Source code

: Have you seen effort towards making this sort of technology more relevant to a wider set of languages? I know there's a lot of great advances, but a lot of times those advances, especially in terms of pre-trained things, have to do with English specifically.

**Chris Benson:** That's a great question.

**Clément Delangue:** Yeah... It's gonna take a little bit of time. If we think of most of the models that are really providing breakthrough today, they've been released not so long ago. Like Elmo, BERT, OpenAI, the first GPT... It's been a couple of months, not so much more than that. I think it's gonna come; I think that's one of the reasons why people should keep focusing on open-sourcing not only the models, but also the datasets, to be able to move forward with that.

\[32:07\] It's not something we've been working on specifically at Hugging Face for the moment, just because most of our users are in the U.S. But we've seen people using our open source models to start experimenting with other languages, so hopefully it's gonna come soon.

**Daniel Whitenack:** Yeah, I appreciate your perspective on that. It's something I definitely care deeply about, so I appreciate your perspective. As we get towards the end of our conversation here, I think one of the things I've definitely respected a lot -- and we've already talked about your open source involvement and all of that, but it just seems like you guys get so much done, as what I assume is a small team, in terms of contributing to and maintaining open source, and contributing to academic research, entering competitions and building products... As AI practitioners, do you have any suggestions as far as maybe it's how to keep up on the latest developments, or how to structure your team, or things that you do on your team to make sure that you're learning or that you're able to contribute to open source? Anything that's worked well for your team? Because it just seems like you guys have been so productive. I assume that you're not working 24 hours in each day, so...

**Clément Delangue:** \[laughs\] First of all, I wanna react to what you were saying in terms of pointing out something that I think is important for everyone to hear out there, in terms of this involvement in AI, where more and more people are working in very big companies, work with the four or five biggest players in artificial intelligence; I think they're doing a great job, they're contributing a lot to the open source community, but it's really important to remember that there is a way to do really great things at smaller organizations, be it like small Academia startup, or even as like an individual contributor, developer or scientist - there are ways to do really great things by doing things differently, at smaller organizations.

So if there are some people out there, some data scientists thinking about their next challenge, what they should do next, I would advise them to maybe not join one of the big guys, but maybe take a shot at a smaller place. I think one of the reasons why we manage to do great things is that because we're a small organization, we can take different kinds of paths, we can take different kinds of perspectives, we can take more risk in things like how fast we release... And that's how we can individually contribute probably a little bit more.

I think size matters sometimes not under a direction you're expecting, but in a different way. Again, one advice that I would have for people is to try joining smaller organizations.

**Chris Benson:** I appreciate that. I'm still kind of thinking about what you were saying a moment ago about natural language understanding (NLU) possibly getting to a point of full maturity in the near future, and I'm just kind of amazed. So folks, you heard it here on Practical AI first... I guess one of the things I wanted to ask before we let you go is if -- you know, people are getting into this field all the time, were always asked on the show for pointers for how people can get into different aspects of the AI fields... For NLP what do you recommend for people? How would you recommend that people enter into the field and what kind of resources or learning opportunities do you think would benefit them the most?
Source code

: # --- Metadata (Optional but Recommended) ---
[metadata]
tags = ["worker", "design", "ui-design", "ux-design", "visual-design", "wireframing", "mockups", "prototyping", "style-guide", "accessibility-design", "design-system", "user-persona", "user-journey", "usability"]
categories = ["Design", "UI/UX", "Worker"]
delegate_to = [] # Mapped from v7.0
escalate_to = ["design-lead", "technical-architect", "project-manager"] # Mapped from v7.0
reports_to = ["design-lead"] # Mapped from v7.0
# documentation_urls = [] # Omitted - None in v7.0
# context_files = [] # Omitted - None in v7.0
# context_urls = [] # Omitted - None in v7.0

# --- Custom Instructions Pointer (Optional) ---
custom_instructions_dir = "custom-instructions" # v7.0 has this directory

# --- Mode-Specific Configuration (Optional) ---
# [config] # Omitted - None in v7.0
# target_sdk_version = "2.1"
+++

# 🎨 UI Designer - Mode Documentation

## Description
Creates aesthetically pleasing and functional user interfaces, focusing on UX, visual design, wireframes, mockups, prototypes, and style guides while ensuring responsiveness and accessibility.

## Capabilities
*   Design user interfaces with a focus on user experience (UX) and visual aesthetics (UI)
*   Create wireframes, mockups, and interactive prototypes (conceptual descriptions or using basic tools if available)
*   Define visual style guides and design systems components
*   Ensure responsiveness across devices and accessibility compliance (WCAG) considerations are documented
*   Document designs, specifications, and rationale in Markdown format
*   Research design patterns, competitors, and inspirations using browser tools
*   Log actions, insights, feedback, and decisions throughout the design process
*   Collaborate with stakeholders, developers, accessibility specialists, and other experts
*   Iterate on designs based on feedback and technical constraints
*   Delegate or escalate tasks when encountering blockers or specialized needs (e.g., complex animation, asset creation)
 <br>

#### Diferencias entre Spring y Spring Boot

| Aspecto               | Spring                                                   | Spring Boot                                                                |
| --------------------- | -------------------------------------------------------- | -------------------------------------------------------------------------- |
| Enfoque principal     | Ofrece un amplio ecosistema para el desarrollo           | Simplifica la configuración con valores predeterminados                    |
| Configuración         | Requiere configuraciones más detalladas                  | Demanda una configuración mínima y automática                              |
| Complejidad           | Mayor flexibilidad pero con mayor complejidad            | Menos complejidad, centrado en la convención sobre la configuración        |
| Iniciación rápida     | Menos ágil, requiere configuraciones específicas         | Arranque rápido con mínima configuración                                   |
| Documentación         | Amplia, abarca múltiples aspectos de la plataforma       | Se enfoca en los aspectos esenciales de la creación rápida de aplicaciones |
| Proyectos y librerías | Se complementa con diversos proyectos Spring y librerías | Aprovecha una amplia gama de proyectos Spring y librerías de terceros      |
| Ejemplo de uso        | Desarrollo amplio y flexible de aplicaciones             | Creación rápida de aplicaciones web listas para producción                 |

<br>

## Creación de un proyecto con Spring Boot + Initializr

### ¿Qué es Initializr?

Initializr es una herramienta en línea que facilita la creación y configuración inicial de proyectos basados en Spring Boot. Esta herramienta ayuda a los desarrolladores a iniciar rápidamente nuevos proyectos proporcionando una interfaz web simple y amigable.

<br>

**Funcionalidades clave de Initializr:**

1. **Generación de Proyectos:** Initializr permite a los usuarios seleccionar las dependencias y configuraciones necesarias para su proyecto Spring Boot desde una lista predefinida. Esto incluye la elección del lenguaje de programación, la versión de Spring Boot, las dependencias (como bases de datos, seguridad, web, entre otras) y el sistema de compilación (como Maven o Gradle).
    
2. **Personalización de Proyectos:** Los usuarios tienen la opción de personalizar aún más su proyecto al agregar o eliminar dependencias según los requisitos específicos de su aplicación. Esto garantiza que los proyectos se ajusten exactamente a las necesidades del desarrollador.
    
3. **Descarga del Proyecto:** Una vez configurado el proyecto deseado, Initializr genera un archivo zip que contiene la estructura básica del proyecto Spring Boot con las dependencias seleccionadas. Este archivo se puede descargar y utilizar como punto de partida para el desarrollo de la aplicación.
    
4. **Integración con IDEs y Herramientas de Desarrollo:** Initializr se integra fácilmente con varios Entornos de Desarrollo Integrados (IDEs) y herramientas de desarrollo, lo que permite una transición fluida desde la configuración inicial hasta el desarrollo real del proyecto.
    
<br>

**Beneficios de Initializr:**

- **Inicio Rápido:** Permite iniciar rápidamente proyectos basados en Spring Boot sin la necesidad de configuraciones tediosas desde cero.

------------

Every entry above needs to be copied exactly.

## Exercise response
Source code

: Have you seen effort towards making this sort of technology more relevant to a wider set of languages? I know there's a lot of great advances, but a lot of times those advances, especially in terms of pre-trained things, have to do with English specifically.

**Chris Benson:** That's a great question.

**Clément Delangue:** Yeah... It's gonna take a little bit of time. If we think of most of the models that are really providing breakthrough today, they've been released not so long ago. Like Elmo, BERT, OpenAI, the first GPT... It's been a couple of months, not so much more than that. I think it's gonna come; I think that's one of the reasons why people should keep focusing on open-sourcing not only the models, but also the datasets, to be able to move forward with that.

\[32:07\] It's not something we've been working on specifically at Hugging Face for the moment, just because most of our users are in the U.S. But we've seen people using our open source models to start experimenting with other languages, so hopefully it's gonna come soon.

**Daniel Whitenack:** Yeah, I appreciate your perspective on that. It's something I definitely care deeply about, so I appreciate your perspective. As we get towards the end of our conversation here, I think one of the things I've definitely respected a lot -- and we've already talked about your open source involvement and all of that, but it just seems like you guys get so much done, as what I assume is a small team, in terms of contributing to and maintaining open source, and contributing to academic research, entering competitions and building products... As AI practitioners, do you have any suggestions as far as maybe it's how to keep up on the latest developments, or how to structure your team, or things that you do on your team to make sure that you're learning or that you're able to contribute to open source? Anything that's worked well for your team? Because it just seems like you guys have been so productive. I assume that you're not working 24 hours in each day, so...

**Clément Delangue:** \[laughs\] First of all, I wanna react to what you were saying in terms of pointing out something that I think is important for everyone to hear out there, in terms of this involvement in AI, where more and more people are working in very big companies, work with the four or five biggest players in artificial intelligence; I think they're doing a great job, they're contributing a lot to the open source community, but it's really important to remember that there is a way to do really great things at smaller organizations, be it like small Academia startup, or even as like an individual contributor, developer or scientist - there are ways to do really great things by doing things differently, at smaller organizations.

So if there are some people out there, some data scientists thinking about their next challenge, what they should do next, I would advise them to maybe not join one of the big guys, but maybe take a shot at a smaller place. I think one of the reasons why we manage to do great things is that because we're a small organization, we can take different kinds of paths, we can take different kinds of perspectives, we can take more risk in things like how fast we release... And that's how we can individually contribute probably a little bit more.

I think size matters sometimes not under a direction you're expecting, but in a different way. Again, one advice that I would have for people is to try joining smaller organizations.

**Chris Benson:** I appreciate that. I'm still kind of thinking about what you were saying a moment ago about natural language understanding (NLU) possibly getting to a point of full maturity in the near future, and I'm just kind of amazed. So folks, you heard it here on Practical AI first... I guess one of the things I wanted to ask before we let you go is if -- you know, people are getting into this field all the time, were always asked on the show for pointers for how people can get into different aspects of the AI fields... For NLP what do you recommend for people? How would you recommend that people enter into the field and what kind of resources or learning opportunities do you think would benefit them the most?
Source code

: # --- Metadata (Optional but Recommended) ---
[metadata]
tags = ["worker", "design", "ui-design", "ux-design", "visual-design", "wireframing", "mockups", "prototyping", "style-guide", "accessibility-design", "design-system", "user-persona", "user-journey", "usability"]
categories = ["Design", "UI/UX", "Worker"]
delegate_to = [] # Mapped from v7.0
escalate_to = ["design-lead", "technical-architect", "project-manager"] # Mapped from v7.0
reports_to = ["design-lead"] # Mapped from v7.0
# documentation_urls = [] # Omitted - None in v7.0
# context_files = [] # Omitted - None in v7.0
# context_urls = [] # Omitted - None in v7.0

# --- Custom Instructions Pointer (Optional) ---
custom_instructions_dir = "custom-instructions" # v7.0 has this directory

# --- Mode-Specific Configuration (Optional) ---
# [config] # Omitted - None in v7.0
# target_sdk_version = "2.1"
+++

# 🎨 UI Designer - Mode Documentation

## Description
Creates aesthetically pleasing and functional user interfaces, focusing on UX, visual design, wireframes, mockups, prototypes, and style guides while ensuring responsiveness and accessibility.

## Capabilities
*   Design user interfaces with a focus on user experience (UX) and visual aesthetics (UI)
*   Create wireframes, mockups, and interactive prototypes (conceptual descriptions or using basic tools if available)
*   Define visual style guides and design systems components
*   Ensure responsiveness across devices and accessibility compliance (WCAG) considerations are documented
*   Document designs, specifications, and rationale in Markdown format
*   Research design patterns, competitors, and inspirations using browser tools
*   Log actions, insights, feedback, and decisions throughout the design process
*   Collaborate with stakeholders, developers, accessibility specialists, and other experts
*   Iterate on designs based on feedback and technical constraints
*   Delegate or escalate tasks when encountering blockers or specialized needs (e.g., complex animation, asset creation)
 <br>

#### Diferencias entre Spring y Spring Boot

| Aspecto               | Spring                                                   | Spring Boot                                                                |
| --------------------- | -------------------------------------------------------- | -------------------------------------------------------------------------- |
| Enfoque principal     | Ofrece un amplio ecosistema para el desarrollo           | Simplifica la configuración con valores predeterminados                    |
| Configuración         | Requiere configuraciones más detalladas                  | Demanda una configuración mínima y automática                              |
| Complejidad           | Mayor flexibilidad pero con mayor complejidad            | Menos complejidad, centrado en la convención sobre la configuración        |
| Iniciación rápida     | Menos ágil, requiere configuraciones específicas         | Arranque rápido con mínima configuración                                   |
| Documentación         | Amplia, abarca múltiples aspectos de la plataforma       | Se enfoca en los aspectos esenciales de la creación rápida de aplicaciones |
| Proyectos y librerías | Se complementa con diversos proyectos Spring y librerías | Aprovecha una amplia gama de proyectos Spring y librerías de terceros      |
| Ejemplo de uso        | Desarrollo amplio y flexible de aplicaciones             | Creación rápida de aplicaciones web listas para producción                 |

<br>

## Creación de un proyecto con Spring Boot + Initializr

### ¿Qué es Initializr?

Initializr es una herramienta en línea que facilita la creación y configuración inicial de proyectos basados en Spring Boot. Esta herramienta ayuda a los desarrolladores a iniciar rápidamente nuevos proyectos proporcionando una interfaz web simple y amigable.

<br>

**Funcionalidades clave de Initializr:**

1. **Generación de Proyectos:** Initializr permite a los usuarios seleccionar las dependencias y configuraciones necesarias para su proyecto Spring Boot desde una lista predefinida. Esto incluye la elección del lenguaje de programación, la versión de Spring Boot, las dependencias (como bases de datos, seguridad, web, entre otras) y el sistema de compilación (como Maven o Gradle).
    
2. **Personalización de Proyectos:** Los usuarios tienen la opción de personalizar aún más su proyecto al agregar o eliminar dependencias según los requisitos específicos de su aplicación. Esto garantiza que los proyectos se ajusten exactamente a las necesidades del desarrollador.
    
3. **Descarga del Proyecto:** Una vez configurado el proyecto deseado, Initializr genera un archivo zip que contiene la estructura básica del proyecto Spring Boot con las dependencias seleccionadas. Este archivo se puede descargar y utilizar como punto de partida para el desarrollo de la aplicación.
    
4. **Integración con IDEs y Herramientas de Desarrollo:** Initializr se integra fácilmente con varios Entornos de Desarrollo Integrados (IDEs) y herramientas de desarrollo, lo que permite una transición fluida desde la configuración inicial hasta el desarrollo real del proyecto.
    
<br>

**Beneficios de Initializr:**

- **Inicio Rápido:** Permite iniciar rápidamente proyectos basados en Spring Boot sin la necesidad de configuraciones tediosas desde cero.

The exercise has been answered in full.